Hier kann in Wirklichkeit niemand erkennen um welche Art Lieferung es sich handelt.
Dann kommen bei anderen Lieferanten Lieferungen nicht per Stückgut oder Palette sondern regelmäßig per UPS oder sonst einem Dienst. Ob da etwas anders läuft sieht man nicht unbedingt.
OK bei einem Hubschrab könnte man aufmerksam werden und sich das notieren um ein Lieferantenaudit vorzubereiten.
Selbst wenn normalerweise eine Spedition XY vom Lieferant kommt oder ein eigener LKW und nun auf einmal eine andere Spedition oder überhaupt eine Spedition muss das noch lange nicht auf Schwierigkeiten beim Lieferanten hindeuten, denn einmal kann ein LKW bei einer Spedition in Reparatur sein oder einen Unfall haben oder sonst was, dann kommt eben ein anderer Frachtführer. Selbst beim eigenen LKW der durch eine Spediton ersetzt wurde können unzählige Gründe, die nichts mit der Lieferbereitschaft zu tun haben, dahinterstecken. Selbst wenn eine oder mehrere Lieferung/en verspätet ankommt können Gründe vorliegen, die nichts mit Lieferbereitschaft zu tun hat.
Also ich persönlich sehe hier keine Handlungsnotwendigkeit von Seiten des Empfängers.
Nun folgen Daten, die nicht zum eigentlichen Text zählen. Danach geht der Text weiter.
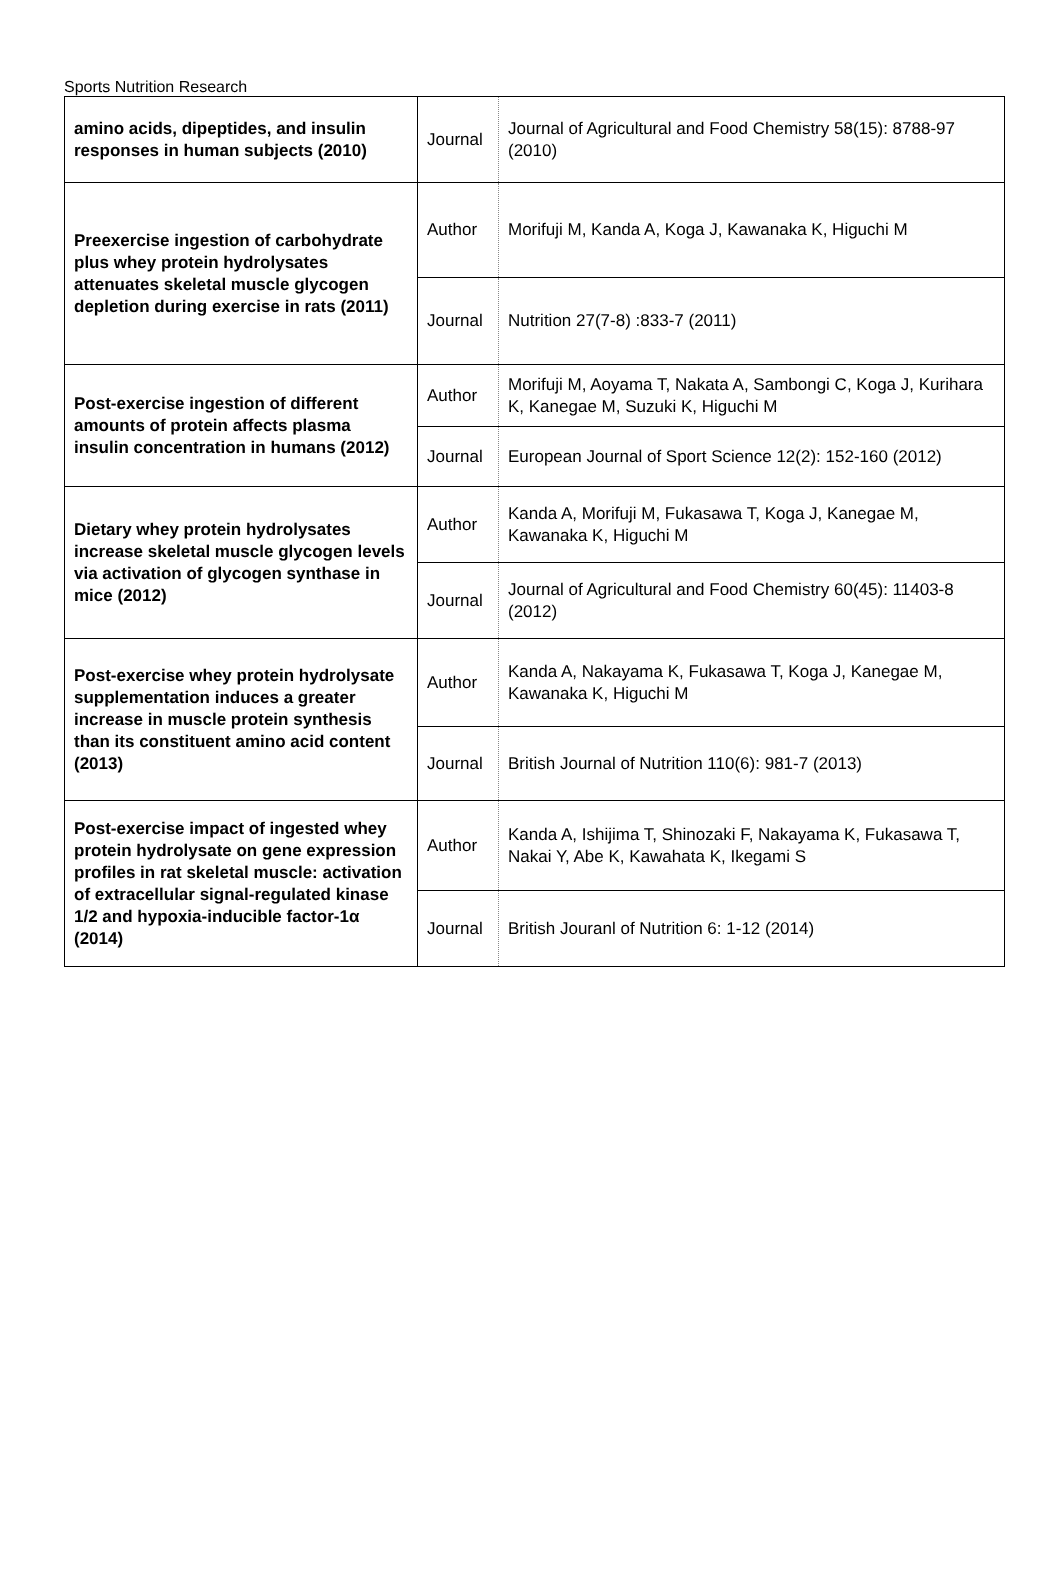Sports Nutrition Research
| amino acids, dipeptides, and insulin responses in human subjects (2010) | Journal | Journal of Agricultural and Food Chemistry 58(15): 8788-97 (2010) |
| Preexercise ingestion of carbohydrate plus whey protein hydrolysates attenuates skeletal muscle glycogen depletion during exercise in rats (2011) | Author | Morifuji M, Kanda A, Koga J, Kawanaka K, Higuchi M |
| | Journal | Nutrition 27(7-8) :833-7 (2011) |
| Post-exercise ingestion of different amounts of protein affects plasma insulin concentration in humans (2012) | Author | Morifuji M, Aoyama T, Nakata A, Sambongi C, Koga J, Kurihara K, Kanegae M, Suzuki K, Higuchi M |
| | Journal | European Journal of Sport Science 12(2): 152-160 (2012) |
| Dietary whey protein hydrolysates increase skeletal muscle glycogen levels via activation of glycogen synthase in mice (2012) | Author | Kanda A, Morifuji M, Fukasawa T, Koga J, Kanegae M, Kawanaka K, Higuchi M |
| | Journal | Journal of Agricultural and Food Chemistry 60(45): 11403-8 (2012) |
| Post-exercise whey protein hydrolysate supplementation induces a greater increase in muscle protein synthesis than its constituent amino acid content (2013) | Author | Kanda A, Nakayama K, Fukasawa T, Koga J, Kanegae M, Kawanaka K, Higuchi M |
| | Journal | British Journal of Nutrition 110(6): 981-7 (2013) |
| Post-exercise impact of ingested whey protein hydrolysate on gene expression profiles in rat skeletal muscle: activation of extracellular signal-regulated kinase 1/2 and hypoxia-inducible factor-1α (2014) | Author | Kanda A, Ishijima T, Shinozaki F, Nakayama K, Fukasawa T, Nakai Y, Abe K, Kawahata K, Ikegami S |
| | Journal | British Jouranl of Nutrition 6: 1-12 (2014) |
Bei den regelmäßigen Lieferantengesprächen (Audits) sollten, meiner Meinung nach, durchaus die Sonderkosten abgefragt werden. Alles andere halte ich persönlich nicht unbedingt für handlebar, weil der Aufwand zu groß ist.
Ich würde die Nebenabweichung nicht annehmen wollen, eigentlich eher "zurückweisen".